[Start of Attachment]

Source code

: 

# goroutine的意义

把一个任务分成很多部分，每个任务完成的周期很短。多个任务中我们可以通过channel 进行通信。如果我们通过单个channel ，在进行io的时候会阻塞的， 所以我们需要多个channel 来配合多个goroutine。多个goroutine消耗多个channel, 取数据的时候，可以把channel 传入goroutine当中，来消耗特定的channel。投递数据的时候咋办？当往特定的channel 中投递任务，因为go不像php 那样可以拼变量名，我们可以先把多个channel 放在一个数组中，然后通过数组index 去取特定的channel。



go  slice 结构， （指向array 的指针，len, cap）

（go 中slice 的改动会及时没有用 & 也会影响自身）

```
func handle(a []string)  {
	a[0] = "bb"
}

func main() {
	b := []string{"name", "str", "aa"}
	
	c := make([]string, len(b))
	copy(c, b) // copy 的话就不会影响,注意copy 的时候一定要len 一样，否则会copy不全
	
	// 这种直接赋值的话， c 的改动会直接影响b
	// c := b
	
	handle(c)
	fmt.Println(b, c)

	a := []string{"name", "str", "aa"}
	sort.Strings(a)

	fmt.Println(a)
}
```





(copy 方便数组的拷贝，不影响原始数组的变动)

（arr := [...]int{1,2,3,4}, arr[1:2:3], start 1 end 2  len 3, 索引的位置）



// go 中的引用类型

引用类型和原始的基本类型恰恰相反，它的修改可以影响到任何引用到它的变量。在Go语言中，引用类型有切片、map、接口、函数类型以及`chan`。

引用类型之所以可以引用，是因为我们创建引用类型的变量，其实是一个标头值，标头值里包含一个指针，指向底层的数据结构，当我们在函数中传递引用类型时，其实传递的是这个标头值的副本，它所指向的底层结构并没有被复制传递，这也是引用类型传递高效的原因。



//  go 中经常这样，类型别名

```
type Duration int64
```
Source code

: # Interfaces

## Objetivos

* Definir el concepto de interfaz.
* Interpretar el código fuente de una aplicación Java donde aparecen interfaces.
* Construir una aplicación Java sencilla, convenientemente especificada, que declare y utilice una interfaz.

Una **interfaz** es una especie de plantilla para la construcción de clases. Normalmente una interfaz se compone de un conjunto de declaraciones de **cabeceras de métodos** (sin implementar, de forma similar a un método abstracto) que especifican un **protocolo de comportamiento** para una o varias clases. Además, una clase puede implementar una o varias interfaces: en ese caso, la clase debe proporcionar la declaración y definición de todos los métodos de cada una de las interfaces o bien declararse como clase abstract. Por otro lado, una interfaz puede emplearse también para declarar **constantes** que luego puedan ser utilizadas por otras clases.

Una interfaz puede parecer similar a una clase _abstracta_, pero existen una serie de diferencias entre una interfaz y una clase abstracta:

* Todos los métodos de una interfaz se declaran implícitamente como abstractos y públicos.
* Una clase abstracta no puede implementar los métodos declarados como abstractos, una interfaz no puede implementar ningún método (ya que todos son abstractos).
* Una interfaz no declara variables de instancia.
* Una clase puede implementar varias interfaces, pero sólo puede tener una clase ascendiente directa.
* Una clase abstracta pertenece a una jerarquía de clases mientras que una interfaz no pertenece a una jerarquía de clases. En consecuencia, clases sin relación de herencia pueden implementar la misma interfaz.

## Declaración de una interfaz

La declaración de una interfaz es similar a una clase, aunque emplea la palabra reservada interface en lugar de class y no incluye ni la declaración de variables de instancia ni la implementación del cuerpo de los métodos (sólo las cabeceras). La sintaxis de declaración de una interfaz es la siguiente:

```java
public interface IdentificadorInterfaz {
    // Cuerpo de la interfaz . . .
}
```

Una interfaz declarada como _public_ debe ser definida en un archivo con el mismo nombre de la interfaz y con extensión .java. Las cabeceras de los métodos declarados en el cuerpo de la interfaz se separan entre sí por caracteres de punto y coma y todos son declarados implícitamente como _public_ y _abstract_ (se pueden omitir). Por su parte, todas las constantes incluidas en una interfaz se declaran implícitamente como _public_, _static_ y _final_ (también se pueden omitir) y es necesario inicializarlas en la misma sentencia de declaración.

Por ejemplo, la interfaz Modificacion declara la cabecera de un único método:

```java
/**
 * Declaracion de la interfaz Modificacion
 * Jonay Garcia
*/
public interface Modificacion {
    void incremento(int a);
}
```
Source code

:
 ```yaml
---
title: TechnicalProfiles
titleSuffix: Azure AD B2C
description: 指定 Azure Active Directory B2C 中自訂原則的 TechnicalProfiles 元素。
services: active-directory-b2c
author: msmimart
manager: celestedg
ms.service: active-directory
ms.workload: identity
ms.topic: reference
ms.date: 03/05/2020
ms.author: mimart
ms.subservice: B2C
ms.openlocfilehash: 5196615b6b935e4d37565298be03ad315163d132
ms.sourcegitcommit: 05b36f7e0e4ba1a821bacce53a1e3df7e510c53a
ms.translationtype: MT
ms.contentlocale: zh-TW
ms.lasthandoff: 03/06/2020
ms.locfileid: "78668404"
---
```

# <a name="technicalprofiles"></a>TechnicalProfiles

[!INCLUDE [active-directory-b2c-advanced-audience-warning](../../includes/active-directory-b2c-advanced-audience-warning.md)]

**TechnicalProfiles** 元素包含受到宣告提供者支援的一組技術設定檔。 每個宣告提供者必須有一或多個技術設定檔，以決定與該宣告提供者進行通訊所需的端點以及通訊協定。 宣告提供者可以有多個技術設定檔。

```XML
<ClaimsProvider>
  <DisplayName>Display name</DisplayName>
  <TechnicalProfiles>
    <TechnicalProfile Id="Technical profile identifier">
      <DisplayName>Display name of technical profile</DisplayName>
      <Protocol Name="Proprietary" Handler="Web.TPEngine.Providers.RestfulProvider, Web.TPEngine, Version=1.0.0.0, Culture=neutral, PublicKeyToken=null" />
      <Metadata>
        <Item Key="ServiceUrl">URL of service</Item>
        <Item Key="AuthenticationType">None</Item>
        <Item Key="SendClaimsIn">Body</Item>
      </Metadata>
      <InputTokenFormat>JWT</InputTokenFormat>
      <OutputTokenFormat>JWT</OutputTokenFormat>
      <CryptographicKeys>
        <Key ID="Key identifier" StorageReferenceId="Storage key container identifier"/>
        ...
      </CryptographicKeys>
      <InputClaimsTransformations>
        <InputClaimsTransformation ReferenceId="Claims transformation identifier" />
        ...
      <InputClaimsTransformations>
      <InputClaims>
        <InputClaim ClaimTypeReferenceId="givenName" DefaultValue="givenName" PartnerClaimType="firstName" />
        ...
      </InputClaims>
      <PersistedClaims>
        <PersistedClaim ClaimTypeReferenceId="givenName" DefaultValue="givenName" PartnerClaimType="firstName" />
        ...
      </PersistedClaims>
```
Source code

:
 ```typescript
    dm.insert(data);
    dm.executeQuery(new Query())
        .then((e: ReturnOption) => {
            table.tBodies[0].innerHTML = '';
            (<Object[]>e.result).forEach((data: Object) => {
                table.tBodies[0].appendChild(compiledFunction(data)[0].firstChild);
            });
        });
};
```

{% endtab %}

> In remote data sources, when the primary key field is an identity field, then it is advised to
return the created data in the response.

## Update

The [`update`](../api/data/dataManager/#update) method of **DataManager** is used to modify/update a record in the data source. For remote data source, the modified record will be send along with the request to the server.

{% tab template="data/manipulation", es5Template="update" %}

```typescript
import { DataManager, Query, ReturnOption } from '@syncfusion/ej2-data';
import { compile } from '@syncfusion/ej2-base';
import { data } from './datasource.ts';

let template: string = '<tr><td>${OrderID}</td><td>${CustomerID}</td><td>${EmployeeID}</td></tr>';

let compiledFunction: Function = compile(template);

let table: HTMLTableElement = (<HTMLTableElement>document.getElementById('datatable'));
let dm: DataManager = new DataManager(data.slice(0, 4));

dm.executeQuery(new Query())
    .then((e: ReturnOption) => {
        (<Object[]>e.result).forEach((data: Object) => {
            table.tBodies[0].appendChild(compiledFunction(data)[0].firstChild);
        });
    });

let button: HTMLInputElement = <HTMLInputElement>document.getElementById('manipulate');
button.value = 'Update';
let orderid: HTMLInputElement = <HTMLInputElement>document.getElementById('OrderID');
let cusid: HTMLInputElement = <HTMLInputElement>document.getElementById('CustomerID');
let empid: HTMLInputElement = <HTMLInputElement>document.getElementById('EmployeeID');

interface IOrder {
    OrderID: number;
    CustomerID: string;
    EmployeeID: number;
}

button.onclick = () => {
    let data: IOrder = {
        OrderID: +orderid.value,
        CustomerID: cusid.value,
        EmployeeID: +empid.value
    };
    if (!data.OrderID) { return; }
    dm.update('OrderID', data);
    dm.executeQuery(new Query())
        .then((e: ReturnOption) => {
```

[End of Attachment]

_Aim of the task_.
Every line in the listing that holds the string "copy" should be copied out.

_Completed exercise_.
	copy(c, b) // copy 的话就不会影响,注意copy 的时候一定要len 一样，否则会copy不全
(copy 方便数组的拷贝，不影响原始数组的变动)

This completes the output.